Since information sourcing has turned out to be very difficult and time-consuming, the EMC IT team is working hard to increase the size and the richness of the easy-to-get-to shared information store available to all tenants.
They've started with familiar classes of data that any business like ours would have: customers, products, key processes, financials, people, etc.
It's not enough -- but how do you think about getting more?
The approach is rather clever. Each tenant of the environment will usually want to source data outside of what's available in the common pool. Use those project requirements to drive the priorities for increasing the elements in shared enterprise data lake. The marketing guys go deep on customers. The sales team goes deep on products and territories. The manufacturing gang is very interested in components and processes -- and so on.
One of the strong advantages of this sort of BAaaS shared service approach is that business people will end up telling you what data sets matter, and which ones are worth investing in to make them more accessible.
Governance Is Not A Dirty Word
To say that there's a note of anxiety associated with all this newfangled data sharing would be an understatement.
Not only are there legitimate concerns about data being used inappropriately out-of-context, EMC like all public companies is subject to routine compliance audits, and you have to be very specific as to who has access to certain information elements.
That's where good governance comes in -- a cross-functional forum where the opportunities and risks can be fully evaluated, and prudent decisions made -- even revisited as circumstances warrant. Note that IT is a participant of the BAaaS governance function, but it's essentially seen as a business role, and not a technology one.
Remember, this event was a kind of internal user-group meeting for BAaaS, so no opening presentation would be complete without a "what's coming soon" session.
Rather than focus on the specifics, I look at their roadmap as a proxy for demand we'll likely see elsewhere.
The first tranche of new service offerings are all about training. Here at EMC, we have plenty of SAS-trained and Business Objects-trained folks, but we're starting to gravitate towards new tools to "surf" multiple data sets at the outset, and the rising star here is Tableau, so Tableau training is in order.

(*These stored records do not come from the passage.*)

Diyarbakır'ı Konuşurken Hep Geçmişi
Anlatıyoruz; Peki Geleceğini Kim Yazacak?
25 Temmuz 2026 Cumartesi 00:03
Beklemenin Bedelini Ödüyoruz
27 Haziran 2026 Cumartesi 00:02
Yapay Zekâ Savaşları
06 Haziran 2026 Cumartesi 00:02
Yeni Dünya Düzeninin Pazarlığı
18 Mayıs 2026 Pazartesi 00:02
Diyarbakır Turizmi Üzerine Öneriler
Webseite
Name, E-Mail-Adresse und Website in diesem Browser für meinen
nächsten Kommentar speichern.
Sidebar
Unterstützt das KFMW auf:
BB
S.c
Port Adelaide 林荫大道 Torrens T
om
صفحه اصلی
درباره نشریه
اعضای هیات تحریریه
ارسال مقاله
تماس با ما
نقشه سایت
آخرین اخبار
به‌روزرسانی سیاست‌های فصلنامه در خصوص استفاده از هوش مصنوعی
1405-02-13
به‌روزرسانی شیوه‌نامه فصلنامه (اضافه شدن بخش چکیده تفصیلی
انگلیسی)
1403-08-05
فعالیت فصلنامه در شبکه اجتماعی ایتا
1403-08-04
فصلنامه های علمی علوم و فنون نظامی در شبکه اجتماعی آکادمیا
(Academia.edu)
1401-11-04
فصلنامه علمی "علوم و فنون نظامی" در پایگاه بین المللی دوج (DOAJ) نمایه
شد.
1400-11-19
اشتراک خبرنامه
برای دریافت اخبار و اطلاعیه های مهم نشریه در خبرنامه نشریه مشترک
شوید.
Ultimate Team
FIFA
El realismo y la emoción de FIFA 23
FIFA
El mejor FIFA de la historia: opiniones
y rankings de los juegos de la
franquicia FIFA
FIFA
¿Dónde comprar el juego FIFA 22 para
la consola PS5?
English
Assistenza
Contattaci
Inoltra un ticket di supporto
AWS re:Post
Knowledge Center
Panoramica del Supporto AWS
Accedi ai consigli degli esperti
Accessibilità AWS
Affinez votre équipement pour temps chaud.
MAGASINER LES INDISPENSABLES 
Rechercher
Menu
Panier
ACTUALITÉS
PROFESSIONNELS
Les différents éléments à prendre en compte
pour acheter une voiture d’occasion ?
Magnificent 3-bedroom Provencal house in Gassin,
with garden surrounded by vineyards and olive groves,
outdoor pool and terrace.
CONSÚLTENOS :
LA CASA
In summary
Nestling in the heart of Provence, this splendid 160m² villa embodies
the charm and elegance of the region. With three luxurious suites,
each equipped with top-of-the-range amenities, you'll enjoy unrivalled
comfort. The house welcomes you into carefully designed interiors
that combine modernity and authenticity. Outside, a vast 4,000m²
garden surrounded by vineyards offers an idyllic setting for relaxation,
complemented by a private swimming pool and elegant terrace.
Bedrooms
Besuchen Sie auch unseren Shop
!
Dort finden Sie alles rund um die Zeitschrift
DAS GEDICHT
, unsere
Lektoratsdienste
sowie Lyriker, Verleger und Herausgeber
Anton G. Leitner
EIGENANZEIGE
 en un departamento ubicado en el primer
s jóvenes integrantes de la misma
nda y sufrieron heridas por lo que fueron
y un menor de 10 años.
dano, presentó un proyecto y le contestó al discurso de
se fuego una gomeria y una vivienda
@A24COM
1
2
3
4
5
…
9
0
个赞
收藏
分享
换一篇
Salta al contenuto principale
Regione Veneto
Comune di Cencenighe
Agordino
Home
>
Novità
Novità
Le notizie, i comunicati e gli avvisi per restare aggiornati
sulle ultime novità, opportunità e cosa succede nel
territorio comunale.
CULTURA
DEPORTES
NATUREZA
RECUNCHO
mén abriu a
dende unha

We're still heavy users of structured data, and almost all of that is ending up in the Greenplum database (now part of Pivotal), so there are new training courses to teach people how do to this effectively.
There's also a need for training people on the data sets themselves: what's out there, how it was gathered, how it might be used, etc.
Hadn't thought of that, but it makes a certain sense -- more users are now working with cross-functional data, and the meta-meta-data needs to be exposed and shared in a consistent fashion.
I mentioned before we had just beginning to get started with unstructured data and Hadoop; part of the acceleration recipe is practical hands-on around how to use Hadoop to answer practical business questions -- without having a PhD in math, that is.
More is coming in the service catalog itself -- for starters, the Hadoop-related services are now becoming mainstreamed, and can be ordered up as easily as, say, a structured database environment.
Up to now, the enterprise data hub has been largely built by IT. Going forward, there will be new facilities for tenants of the environment to publish data sets and models for others to use.
And, finally, tools -- and lots of them. All of these were being used by one group or another -- there's now enough overlap in requirements that they're finding their way into the shared tool store for all to use. In particular, in-database analytics is finding strong usage, as well as tools for text analytics.
Challenges Still Remain
Nothing is ever perfect, and the EMC IT team is fully cognizant of the work that lies ahead.
As mentioned before, one big challenge is simply shortening cycle time around data provisioning. Few, if any, of our enterprise applications were built to easily source data -- and that's going to take work on a variety of fronts.
Another challenge is helping business users understand what's available and how to use it. In addition to training, the team will be piloting two enterprise data glossary tools to see if that's a workable path.
While there's some good collaboration between the tenants of the environment, there's still more to do here: more use of the Chorus collaboration environment, as well as documented processes (and incentives!) for sharing your sandbox with others.
The issues with workload management will undoubtedly be with us for some time to come: there will always be more user demand than supply in most. The platform is a shared resource for very good reasons, and that comes with the territory. And the IT environment itself is only semi-automated today -- there's still more work to do in instrumenting and automating common provisioning requests.
All achievable -- all it take is hard work!
A Few Final Thoughts?
It's one thing to proselytize people around the amazing power of big data analytics -- especially in corporate settings.
And it's another thing entirely to roll up your sleeves, and start the work around building a self-service shared platform that the entire business can use.
While the technology challenges are not inconsequential, the real effort is in the soft stuff: organizing for success, investing in the training required, collaborating and communicating with new people in new ways, all wrapped up in a progressive governance model.
What's really happening here is that we're weaning ourselves from our familiar HIPPO decision making model (highest paid person's opinion), and getting far more comfortable exploiting unexpected insights that might challenge conventional wisdom.
I think it's a journey most proficient organizations will find themselves grappling with before too long.
And I'm proud that I work for a company that recognizes the opportunity and is not shy about investing in the hard work required.
Congrats to the EMC IT team for having the vision to stay ahead of the business :)